Cette époque célèbre dans la science de l’histoire en Europe, est celle où paraissent les premiers essais des historiens américains de quelque réputation. On ne doit donc pas s’étonner si l’Amérique, habitée par une seule classe d’hommes, le peuple, dans le sens que l’entendent les vieilles races privilégiées de l’ancien monde ; la canaille comme disait Napoléon, adopte dans leur entier les principes de l’école historique moderne qui prend la nation pour source et pour but de tout pouvoir.
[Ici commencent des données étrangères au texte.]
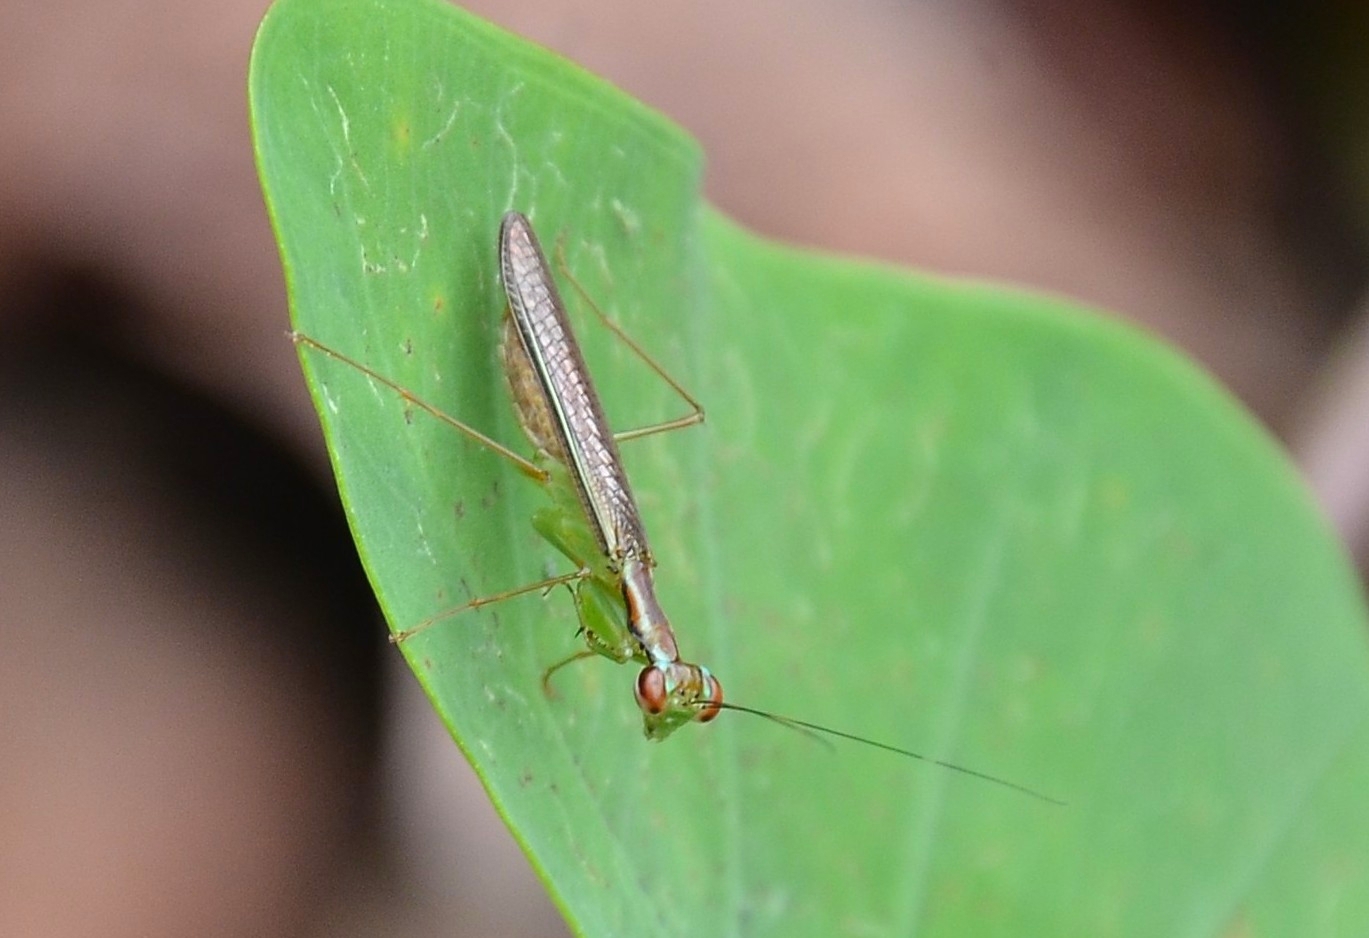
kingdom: Animalia
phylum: Arthropoda
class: Insecta
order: Mantodea
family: Gonypetidae
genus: Hapalopeza
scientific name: Hapalopeza nilgirica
Les deux premiers hommes qui ont commencé à miner le piédestal des idoles mythiques de ces fantômes qui défendaient le sanctuaire inaccessible de l’inviolabilité et de l’autorité absolue contre les attaques sacrilèges du grand nombre, sont un Italien et un Suisse, nés par conséquent dans les deux pays alors les plus libres de l’Europe. Laurent Valla donna le signal au 15e siècle. Glareanus, natif de Glaris, marcha sur ses traces. « La Suisse est un pays de raisonneurs. Malgré cette gigantesque poésie des Alpes, le vent des glaciers est prosaïque ; il souffle le doute1. »

L’histoire des origines de Rome exerça leur esprit de critique. Érasme, Scaliger et d’autres savants hollandais vinrent après eux. Le Français, Louis de Beaufort, acheva l’œuvre de destruction ; il fut le véritable réformateur ; mais s’il démolit, il n’édifia point. Le terrain étant déblayé, le célèbre Napolitain, Vico, parut et donna (1725) son vaste système de la métaphysique de l’histoire1 dans lequel, dit Michelet, existent déjà en germe du moins, tous les travaux de la science moderne. Les Allemands saisirent sa pensée et l’adoptèrent ; Niebuhr est le plus illustre de ses disciples.

Cependant la voix de tous ces profonds penseurs fut peu à peu entendue des peuples, qui proclamèrent, comme nous venons de le dire, l’un après l’autre, le dogme de la liberté. De cette école de doute, de raisonnement et de progrès intellectuels, sortirent Bacon, la découverte du Nouveau-Monde, la métaphysique de Descartes, l’immortel ouvrage de l’esprit des lois, Guizot, et enfin Sismondi, dont chaque ligne est un plaidoyer éloquent en faveur du pauvre peuple tant foulé par cette féodalité d’acier jadis si puissante, mais dont il ne reste plus que quelques troncs décrépits et chancelants, comme ces arbres frappés de mort par le fer et par le feu qu’on rencontre quelquefois dans un champ nouvellement défriché.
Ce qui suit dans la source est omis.